TASK OBJECTIVE
Return the lines of the items verbatim, starting with the very first line and stopping after the line that contains "Medio Digital Partidario".
START AVAILABLE DATA
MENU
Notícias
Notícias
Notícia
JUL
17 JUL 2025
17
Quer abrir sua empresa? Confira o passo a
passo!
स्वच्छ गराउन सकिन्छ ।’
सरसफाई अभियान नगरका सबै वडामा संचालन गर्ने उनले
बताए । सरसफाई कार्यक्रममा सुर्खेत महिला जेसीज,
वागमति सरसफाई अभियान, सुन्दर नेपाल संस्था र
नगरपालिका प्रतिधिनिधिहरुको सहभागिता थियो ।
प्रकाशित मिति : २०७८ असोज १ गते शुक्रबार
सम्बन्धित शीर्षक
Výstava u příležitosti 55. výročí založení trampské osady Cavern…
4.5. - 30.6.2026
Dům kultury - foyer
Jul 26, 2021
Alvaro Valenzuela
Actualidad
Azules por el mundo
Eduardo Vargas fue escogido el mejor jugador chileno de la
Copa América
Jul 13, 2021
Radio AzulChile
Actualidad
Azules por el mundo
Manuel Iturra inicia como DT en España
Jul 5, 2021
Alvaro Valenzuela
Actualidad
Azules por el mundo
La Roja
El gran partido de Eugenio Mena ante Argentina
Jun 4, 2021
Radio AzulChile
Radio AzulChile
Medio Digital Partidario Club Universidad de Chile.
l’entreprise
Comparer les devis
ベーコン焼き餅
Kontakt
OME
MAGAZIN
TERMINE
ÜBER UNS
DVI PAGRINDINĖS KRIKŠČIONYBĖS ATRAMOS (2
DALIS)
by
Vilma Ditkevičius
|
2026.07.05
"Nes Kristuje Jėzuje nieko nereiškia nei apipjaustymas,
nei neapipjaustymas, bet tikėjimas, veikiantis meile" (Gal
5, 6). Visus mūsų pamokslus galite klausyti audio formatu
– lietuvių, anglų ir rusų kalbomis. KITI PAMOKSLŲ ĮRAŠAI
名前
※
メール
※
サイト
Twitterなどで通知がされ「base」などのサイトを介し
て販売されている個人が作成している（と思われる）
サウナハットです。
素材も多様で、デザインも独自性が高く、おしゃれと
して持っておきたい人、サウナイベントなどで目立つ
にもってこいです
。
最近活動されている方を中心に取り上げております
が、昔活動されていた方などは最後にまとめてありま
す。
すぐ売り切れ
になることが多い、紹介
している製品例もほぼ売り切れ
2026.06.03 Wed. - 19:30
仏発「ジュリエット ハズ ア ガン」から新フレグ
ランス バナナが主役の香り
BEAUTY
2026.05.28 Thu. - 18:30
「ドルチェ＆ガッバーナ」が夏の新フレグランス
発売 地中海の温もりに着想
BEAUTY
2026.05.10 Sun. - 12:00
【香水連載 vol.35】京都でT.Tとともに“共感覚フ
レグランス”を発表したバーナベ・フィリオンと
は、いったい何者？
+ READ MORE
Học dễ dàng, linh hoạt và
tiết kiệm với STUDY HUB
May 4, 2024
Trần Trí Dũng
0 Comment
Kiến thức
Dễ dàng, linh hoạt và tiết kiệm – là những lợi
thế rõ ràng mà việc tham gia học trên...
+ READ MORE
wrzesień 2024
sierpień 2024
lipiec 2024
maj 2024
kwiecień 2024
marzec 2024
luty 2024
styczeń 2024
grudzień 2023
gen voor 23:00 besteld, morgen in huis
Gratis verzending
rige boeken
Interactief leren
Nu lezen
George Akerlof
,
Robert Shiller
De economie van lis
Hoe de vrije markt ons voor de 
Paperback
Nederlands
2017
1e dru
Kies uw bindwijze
END AVAILABLE DATA
SOLUTION TO THIS EXERCISE
MENU
Notícias
Notícias
Notícia
JUL
17 JUL 2025
17
Quer abrir sua empresa? Confira o passo a
passo!
स्वच्छ गराउन सकिन्छ ।’
सरसफाई अभियान नगरका सबै वडामा संचालन गर्ने उनले
बताए । सरसफाई कार्यक्रममा सुर्खेत महिला जेसीज,
वागमति सरसफाई अभियान, सुन्दर नेपाल संस्था र
नगरपालिका प्रतिधिनिधिहरुको सहभागिता थियो ।
प्रकाशित मिति : २०७८ असोज १ गते शुक्रबार
सम्बन्धित शीर्षक
Výstava u příležitosti 55. výročí založení trampské osady Cavern…
4.5. - 30.6.2026
Dům kultury - foyer
Jul 26, 2021
Alvaro Valenzuela
Actualidad
Azules por el mundo
Eduardo Vargas fue escogido el mejor jugador chileno de la
Copa América
Jul 13, 2021
Radio AzulChile
Actualidad
Azules por el mundo
Manuel Iturra inicia como DT en España
Jul 5, 2021
Alvaro Valenzuela
Actualidad
Azules por el mundo
La Roja
El gran partido de Eugenio Mena ante Argentina
Jun 4, 2021
Radio AzulChile
Radio AzulChile
Medio Digital Partidario Club Universidad de Chile.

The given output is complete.